Baesweiler: Blaskapelle Oidtweiler sorgt für den guten Ton beim Dämmerschoppen

Wie klingt eigentlich Gilbert O’Sullivans „Matrimony“ aus den Instrumenten einer Blaskapelle? Die Antwort erfuhren die Besucher des Dämmerschoppens auf sehr eingängige Weise. Das Urteil im Settericher Burgpark: zum Fußwippen schön. Und wenn es dazu noch ein gegrilltes Kotelett vom Team Heribert Werdens gibt, ist das Konzert im Rahmen des Kulturprogramms der Stadt Baesweiler noch ein bisschen mehr aufgewertet.

Leicht, heiter, sommerlich: Unter diesen Bedingungen nahmen mehrere hundert Besucher das Freitagsvergnügen im gemütlichen Burgpark an. Zumal auch Nicole und Rani Redemann, René Braun, Kevin Bergmann, Andreas Heutz, Eva Litzel und ihre Kolleginnen und Kollegen von der Blaskapelle Oidtweiler sich in Bestform präsentierten. Dirigiert wurden die Musikanten von Bernhard Thelen.

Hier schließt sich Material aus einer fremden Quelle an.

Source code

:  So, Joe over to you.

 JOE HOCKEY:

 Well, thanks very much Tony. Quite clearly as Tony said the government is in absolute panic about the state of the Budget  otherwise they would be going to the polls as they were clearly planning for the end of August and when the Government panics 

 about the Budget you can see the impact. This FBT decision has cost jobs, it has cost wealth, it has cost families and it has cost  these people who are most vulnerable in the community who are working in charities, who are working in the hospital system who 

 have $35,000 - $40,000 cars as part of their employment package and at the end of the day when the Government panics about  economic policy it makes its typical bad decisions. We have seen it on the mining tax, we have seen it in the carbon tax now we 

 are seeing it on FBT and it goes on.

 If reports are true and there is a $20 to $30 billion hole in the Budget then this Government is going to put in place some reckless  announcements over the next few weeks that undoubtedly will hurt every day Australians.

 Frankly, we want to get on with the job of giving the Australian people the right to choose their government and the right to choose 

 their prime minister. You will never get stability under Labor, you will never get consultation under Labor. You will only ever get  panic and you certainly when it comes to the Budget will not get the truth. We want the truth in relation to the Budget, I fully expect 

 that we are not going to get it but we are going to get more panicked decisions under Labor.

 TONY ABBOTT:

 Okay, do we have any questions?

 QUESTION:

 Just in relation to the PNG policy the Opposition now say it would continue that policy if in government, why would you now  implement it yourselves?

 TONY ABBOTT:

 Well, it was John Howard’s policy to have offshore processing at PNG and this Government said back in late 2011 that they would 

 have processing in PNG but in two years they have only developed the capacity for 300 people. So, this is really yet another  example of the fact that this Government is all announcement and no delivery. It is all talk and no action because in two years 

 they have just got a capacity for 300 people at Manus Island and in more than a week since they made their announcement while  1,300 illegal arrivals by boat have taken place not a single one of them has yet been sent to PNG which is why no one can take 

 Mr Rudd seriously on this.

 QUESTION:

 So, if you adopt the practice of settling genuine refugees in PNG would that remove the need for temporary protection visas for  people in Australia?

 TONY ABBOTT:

Der Chef hatte ein vielseitiges Repertoire aus Märschen, Polka und Pop zusammengestellt. „Kameraden auf See“ wechselten mit den „Schürzenjägern“, die „Blues Brothers“ kamen mitreißend herüber, alles in allem hatten sich die Musiker aus dem ehemaligen „Baesweiler 4“ neue Freunde gemacht. „Wir sind sehr zufrieden mit der Resonanz und der Qualität dieses Schoppens“, äußerte sich Peter Jansen, Präsident des Karnevalsausschusses Setterich (K.A.S.) übereinstimmend mit Kulturamtsleiter Wolfgang Ohler.

Jansen und seine Mannschaft, unterstützt auch von den „Young Spirits“, hatten die Versorgung mit Getränken übernommen. Strahlende Gesichter auch bei den beiden Vertretern des Lions Clubs Baesweiler-Herzogenrath. „Wir haben jede Menge Löwen-Sticker verkauft“, vermeldete Irina Günsche. Sie war mit ihrem Kollegen Horst Bauer für einen guten Zweck unterwegs. Beide fanden beim Settericher Publikum dankbare Abnehmer.